■ Task directions
Omit any pictures, and restate word for word only the lines from the one with "nicht mehr nur" through the end of the data below.

(Saved data entries)
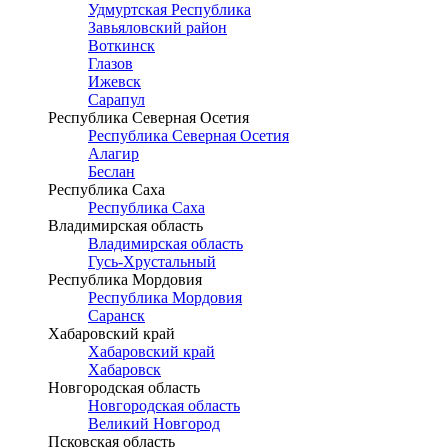
Удмуртская Республика
Завьяловский район
Воткинск
Глазов
Ижевск
Сарапул
Республика Северная Осетия
Республика Северная Осетия
Алагир
Беслан
Республика Саха
Республика Саха
Владимирская область
Владимирская область
Гусь-Хрустальный
Республика Мордовия
Республика Мордовия
Саранск
Хабаровский край
Хабаровский край
Хабаровск
Новгородская область
Новгородская область
Великий Новгород
Псковская область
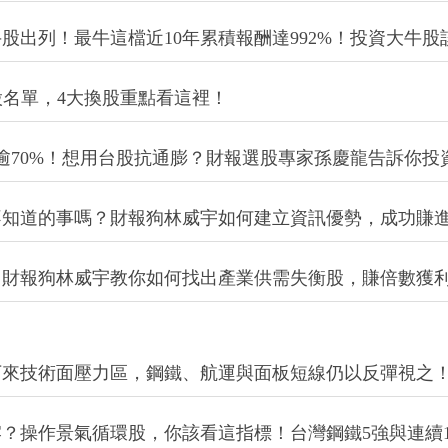
股出列！最牛這檔近10年累積報酬達992%！投資大牛
分股名單，4大換股重點看這裡！
率逾70%！想用台股抗通膨？財報選股專家孫慶龍告訴你投
不知道的事嗎？財報狗林威宇如何建立資訊優勢，成功賺
！財報狗林威宇教你如何找出產業供需失衡股，賺倍數獲
下來技術面壓力區，鋼鐵、航運與面板短線仍以反彈視之
？操作景氣循環股，你該看這指標！台灣鋼鐵5強與連續1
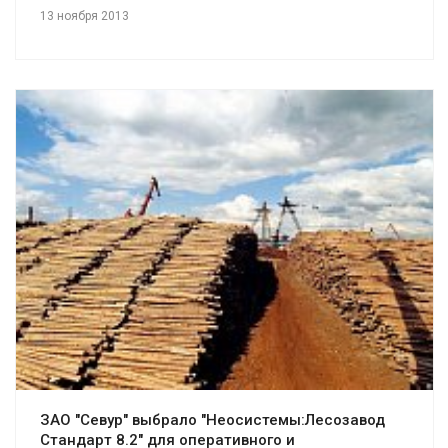
13 ноября 2013
Смотреть проект
ЗАО "Севур" выбрало "Неосистемы:Лесозавод
Стандарт 8.2" для оперативного и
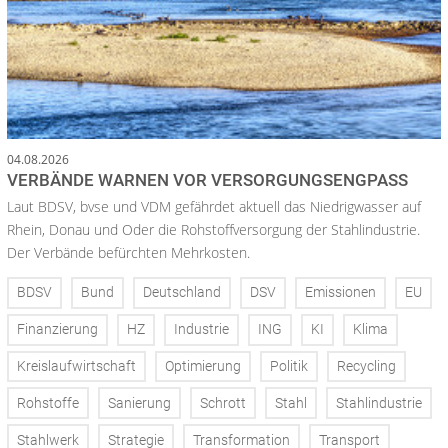
04.08.2026
VERBÄNDE WARNEN VOR VERSORGUNGSENGPASS
Laut BDSV, bvse und VDM gefährdet aktuell das Niedrigwasser auf
Rhein, Donau und Oder die Rohstoffversorgung der Stahlindustrie.
Der Verbände befürchten Mehrkosten.
BDSV
Bund
Deutschland
DSV
Emissionen
EU
Finanzierung
HZ
Industrie
ING
KI
Klima
Kreislaufwirtschaft
Optimierung
Politik
Recycling
Rohstoffe
Sanierung
Schrott
Stahl
Stahlindustrie
Stahlwerk
Strategie
Transformation
Transport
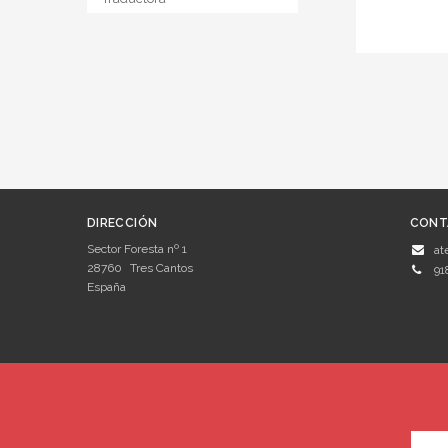
DIRECCIÓN
CONT
Sector Foresta nº 1
at
28760
Tres Cantos
91
España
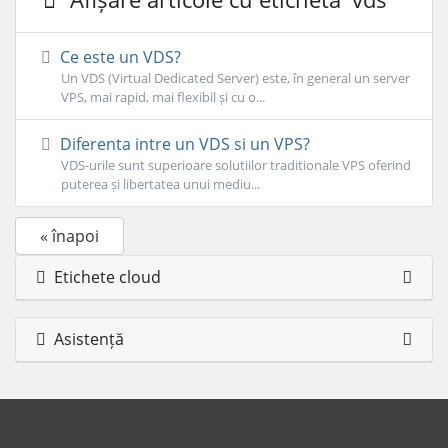
Ce este un VDS?
Un VDS (Virtual Dedicated Server) este, în general un server
VPS, mai rapid, mai flexibil și cu o...
Diferenta intre un VDS si un VPS?
VDS-urile sunt superioare solutiilor traditionale VPS oferind
puterea și libertatea unui mediu...
« înapoi
Etichete cloud
Asistență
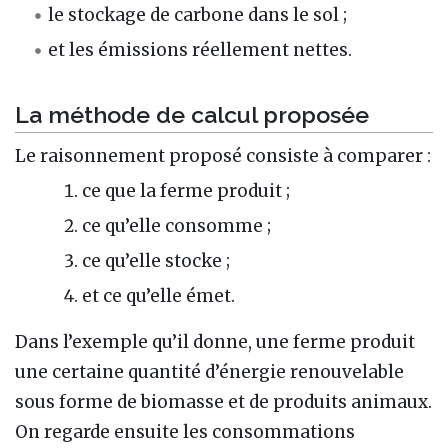
le stockage de carbone dans le sol ;
et les émissions réellement nettes.
La méthode de calcul proposée
Le raisonnement proposé consiste à comparer :
ce que la ferme produit ;
ce qu’elle consomme ;
ce qu’elle stocke ;
et ce qu’elle émet.
Dans l’exemple qu’il donne, une ferme produit
une certaine quantité d’énergie renouvelable
sous forme de biomasse et de produits animaux.
On regarde ensuite les consommations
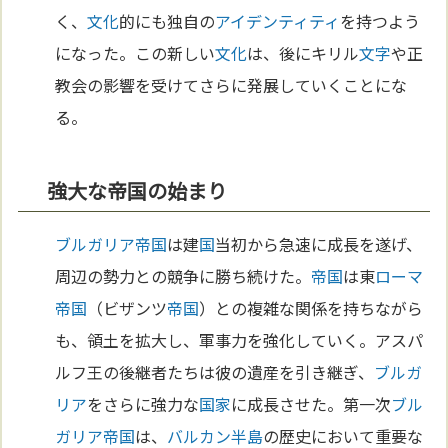
く、
文化
的にも独自の
アイデンティティ
を持つよう
になった。この新しい
文化
は、後にキリル
文字
や正
教会の影響を受けてさらに発展していくことにな
る。
強大な帝国の始まり
ブルガリア
帝国
は建
国
当初から急速に成長を遂げ、
周辺の勢力との競争に勝ち続けた。
帝国
は東
ローマ
帝国
（ビザンツ
帝国
）との複雑な関係を持ちながら
も、領土を拡大し、軍事力を強化していく。アスパ
ルフ王の後継者たちは彼の遺産を引き継ぎ、
ブルガ
リア
をさらに強力な
国家
に成長させた。第一次
ブル
ガリア
帝国
は、
バルカン半島
の歴史において重要な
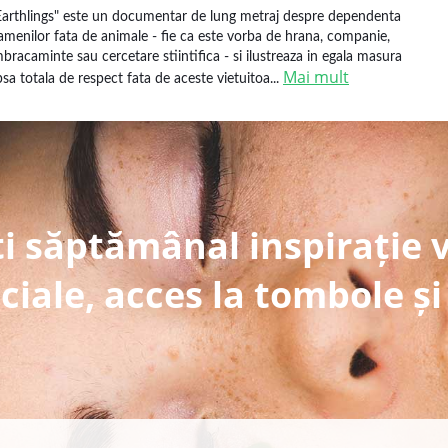
Earthlings" este un documentar de lung metraj despre dependenta
amenilor fata de animale - fie ca este vorba de hrana, companie,
mbracaminte sau cercetare stiintifica - si ilustreaza in egala masura
Mai mult
ipsa totala de respect fata de aceste vietuitoa...
i săptămânal inspirație 
ciale, acces la tombole și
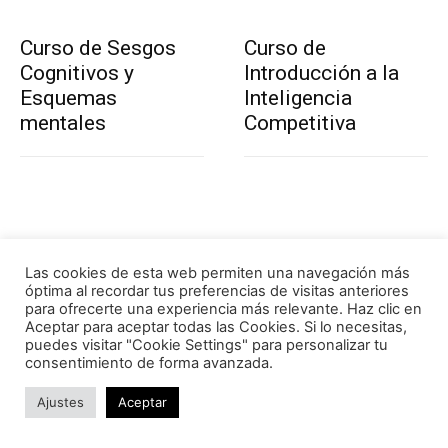
Curso de Sesgos
Curso de
Cognitivos y
Introducción a la
Esquemas
Inteligencia
mentales
Competitiva
Las cookies de esta web permiten una navegación más
Curso de Analista
Curso de Experto
óptima al recordar tus preferencias de visitas anteriores
para ofrecerte una experiencia más relevante. Haz clic en
IMINT
en Análisis e
Aceptar para aceptar todas las Cookies. Si lo necesitas,
especializado en
Investigación del
puedes visitar "Cookie Settings" para personalizar tu
Bases y vehículos
Narcoterrorismo
consentimiento de forma avanzada.
militares,
Ajustes
Aceptar
instalaciones
electrónicas y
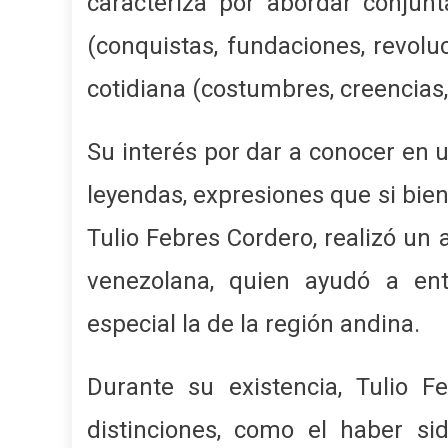
caracteriza por abordar conjun
(conquistas, fundaciones, revoluc
cotidiana (costumbres, creencias,
Su interés por dar a conocer en u
leyendas, expresiones que si bien
Tulio Febres Cordero, realizó un 
venezolana, quien ayudó a ent
especial la de la región andina.
Durante su existencia, Tulio 
distinciones, como el haber si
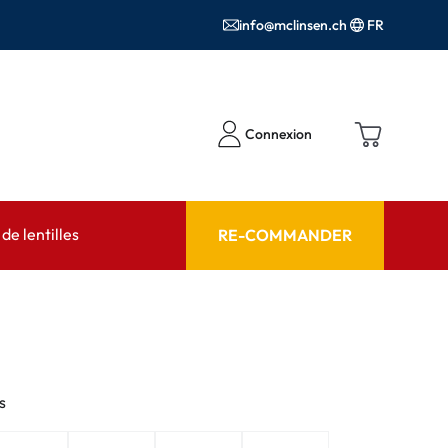
info@mclinsen.ch
FR
Connexion
e lentilles
RE-COMMANDER
SEIL
AIDE ET CONSEIL
contact FAQ
Produits d'entretien FAQ
cessoires
FAQ
s
'utilisation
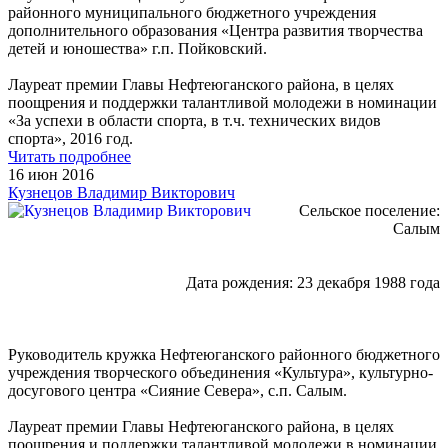
районного муниципального бюджетного учреждения
дополнительного образования «Центра развития творчества
детей и юношества» г.п. Пойковский.
Лауреат премии Главы Нефтеюганского района, в целях
поощрения и поддержки талантливой молодежи в номинации
«За успехи в области спорта, в т.ч. технических видов
спорта», 2016 год.
Читать подробнее
16 июн 2016
Кузнецов Владимир Викторович
Сельское поселение:
Салым
Дата рождения: 23 декабря 1988 года
Руководитель кружка Нефтеюганского районного бюджетного
учреждения творческого объединения «Культура», культурно-
досугового центра «Сияние Севера», с.п. Салым.
Лауреат премии Главы Нефтеюганского района, в целях
поощрения и поддержки талантливой молодежи в номинации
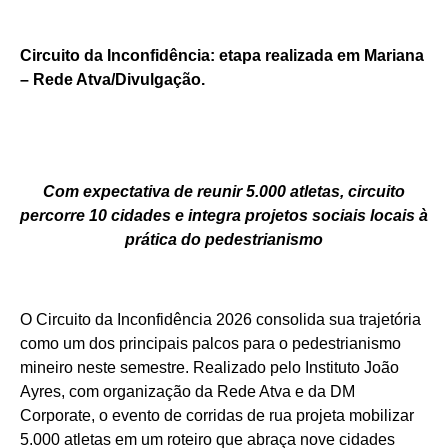
Circuito da Inconfidência: etapa realizada em Mariana
– Rede Atva/Divulgação.
Com expectativa de reunir 5.000 atletas, circuito
percorre 10 cidades e integra projetos sociais locais à
prática do pedestrianismo
O Circuito da Inconfidência 2026 consolida sua trajetória
como um dos principais palcos para o pedestrianismo
mineiro neste semestre. Realizado pelo Instituto João
Ayres, com organização da Rede Atva e da DM
Corporate, o evento de corridas de rua projeta mobilizar
5.000 atletas em um roteiro que abraça nove cidades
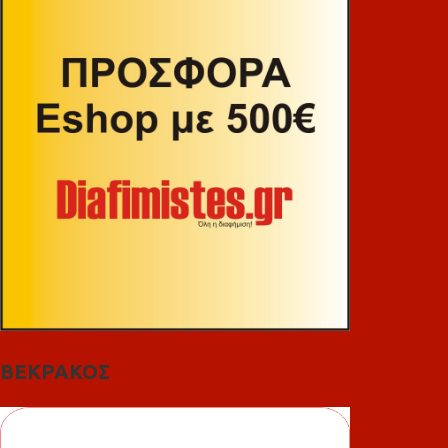
ΒΕΚΡΑΚΟΣ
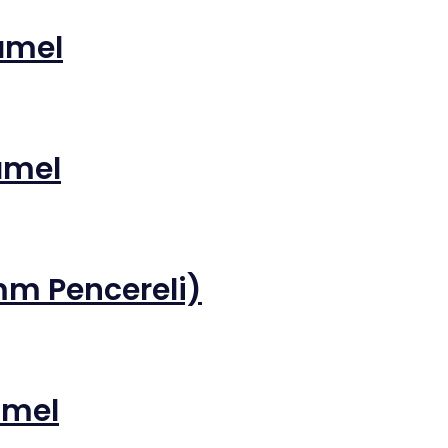
amel
amel
m Pencereli)
amel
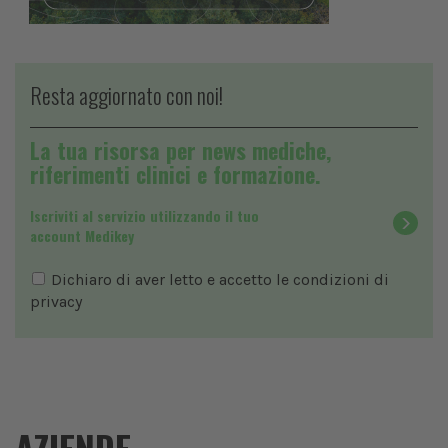
Resta aggiornato con noi!
La tua risorsa per news mediche,
riferimenti clinici e formazione.
Iscriviti al servizio utilizzando il tuo
account Medikey
Dichiaro di aver letto e accetto le condizioni di
privacy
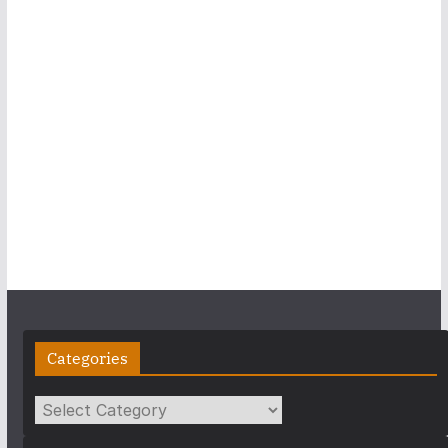
Categories
Categories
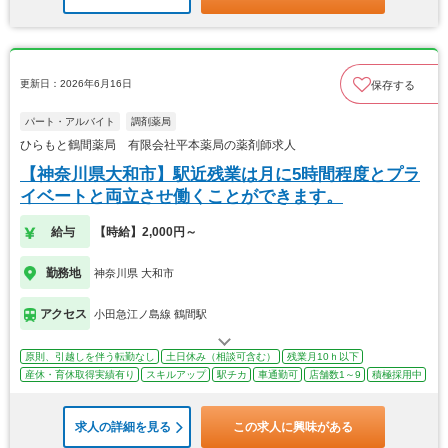
更新日：2026年6月16日
保存する
パート・アルバイト
調剤薬局
ひらもと鶴間薬局 有限会社平本薬局の薬剤師求人
【神奈川県大和市】駅近残業は月に5時間程度とプラ
イベートと両立させ働くことができます。
給与
【時給】2,000円～
勤務地
神奈川県 大和市
アクセス
小田急江ノ島線 鶴間駅
原則、引越しを伴う転勤なし
土日休み（相談可含む）
残業月10ｈ以下
産休・育休取得実績有り
スキルアップ
駅チカ
車通勤可
店舗数1～9
積極採用中
求人の詳細を見る
この求人に興味がある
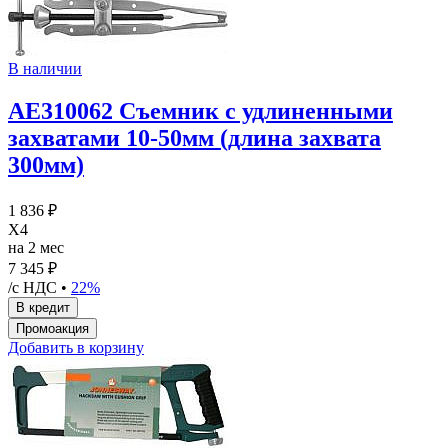
В наличии
AE310062 Съемник с удлиненными
захватами 10-50мм (длина захвата
300мм)
1 836 ₽
X4
на 2 мес
7 345 ₽
/с НДС •
22%
Добавить в корзину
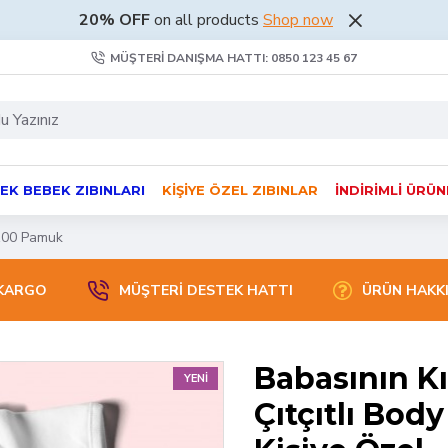
20% OFF
on all products
Shop now
MÜŞTERI DANIŞMA HATTI: 0850 123 45 67
EK BEBEK ZIBINLARI
KIŞIYE ÖZEL ZIBINLAR
İNDIRIMLI ÜRÜ
%100 Pamuk
 KARGO
MÜŞTERİ DESTEK HATTI
ÜRÜN HAKK
Babasının Kı
YENI
Çıtçıtlı Bod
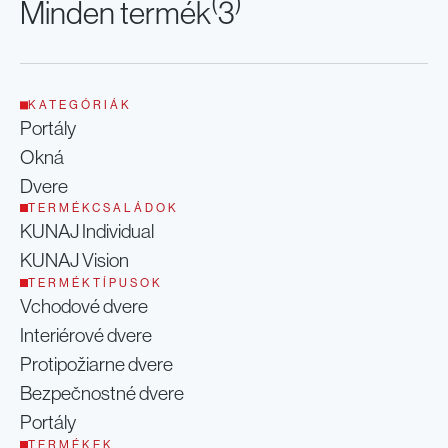
(
)
Minden termék
3
Rodinný dom
Starý Plzenec - Česká Repulika
Termékcsalád
KATEGÓRIÁK
Portály
Okná
Dvere
TERMÉKCSALÁDOK
KUNAJ Individual
KUNAJ Vision
TERMÉKTÍPUSOK
Vchodové dvere
Interiérové dvere
Protipožiarne dvere
Bezpečnostné dvere
Portály
TERMÉKEK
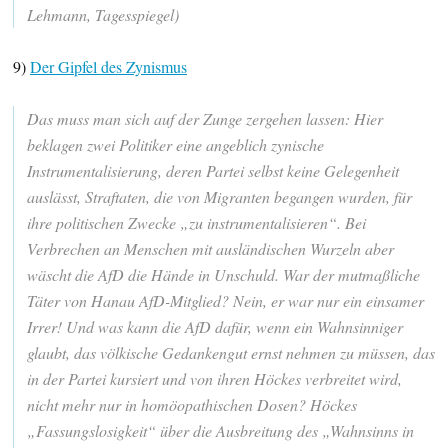
Lehmann, Tagesspiegel)
9)
Der Gipfel des Zynismus
Das muss man sich auf der Zunge zergehen lassen: Hier
beklagen zwei Politiker eine angeblich zynische
Instrumentalisierung, deren Partei selbst keine Gelegenheit
auslässt, Straftaten, die von Migranten begangen wurden, für
ihre politischen Zwecke „zu instrumentalisieren“. Bei
Verbrechen an Menschen mit ausländischen Wurzeln aber
wäscht die AfD die Hände in Unschuld. War der mutmaßliche
Täter von Hanau AfD-Mitglied? Nein, er war nur ein einsamer
Irrer! Und was kann die AfD dafür, wenn ein Wahnsinniger
glaubt, das völkische Gedankengut ernst nehmen zu müssen, das
in der Partei kursiert und von ihren Höckes verbreitet wird,
nicht mehr nur in homöopathischen Dosen? Höckes
„Fassungslosigkeit“ über die Ausbreitung des „Wahnsinns in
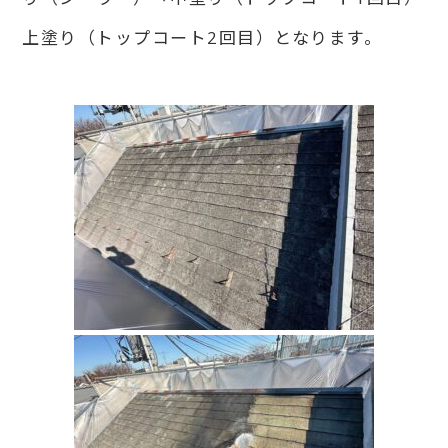
上塗り（トップコート2回目）となります。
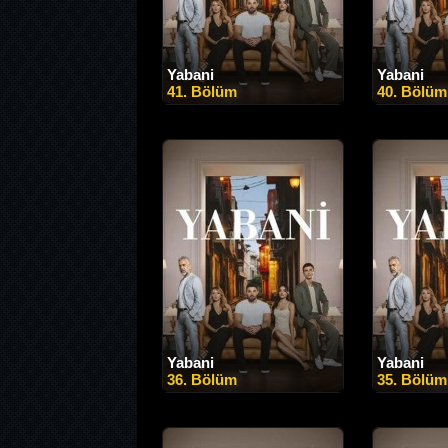
Yabani
Yabani
41. Bölüm
40. Bölüm
Yabani
Yabani
36. Bölüm
35. Bölüm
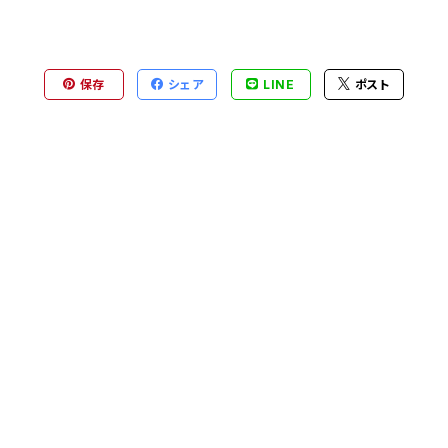
保存
シェア
LINE
ポスト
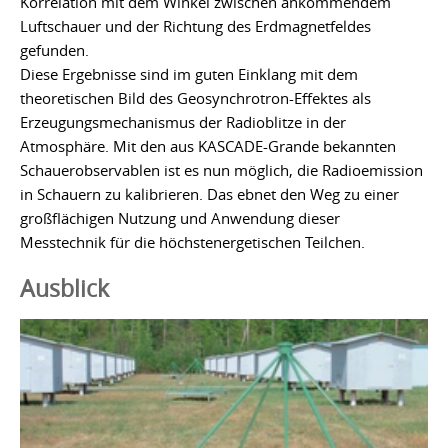
Korrelation mit dem Winkel zwischen ankommendem
Luftschauer und der Richtung des Erdmagnetfeldes
gefunden.
Diese Ergebnisse sind im guten Einklang mit dem
theoretischen Bild des Geosynchrotron-Effektes als
Erzeugungsmechanismus der Radioblitze in der
Atmosphäre. Mit den aus KASCADE-Grande bekannten
Schauerobservablen ist es nun möglich, die Radioemission
in Schauern zu kalibrieren. Das ebnet den Weg zu einer
großflächigen Nutzung und Anwendung dieser
Messtechnik für die höchstenergetischen Teilchen.
Ausblick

■ Solved problem
nicht mehr nur in homöopathischen Dosen? Höckes
„Fassungslosigkeit“ über die Ausbreitung des „Wahnsinns in
上塗り（トップコート2回目）となります。
Yabani
Yabani
41. Bölüm
40. Bölüm
Yabani
Yabani
36. Bölüm
35. Bölüm
保存
シェア
LINE
ポスト
Korrelation mit dem Winkel zwischen ankommendem
Luftschauer und der Richtung des Erdmagnetfeldes
gefunden.
Diese Ergebnisse sind im guten Einklang mit dem
theoretischen Bild des Geosynchrotron-Effektes als
Erzeugungsmechanismus der Radioblitze in der
Atmosphäre. Mit den aus KASCADE-Grande bekannten
Schauerobservablen ist es nun möglich, die Radioemission
in Schauern zu kalibrieren. Das ebnet den Weg zu einer
großflächigen Nutzung und Anwendung dieser
Messtechnik für die höchstenergetischen Teilchen.
Ausblick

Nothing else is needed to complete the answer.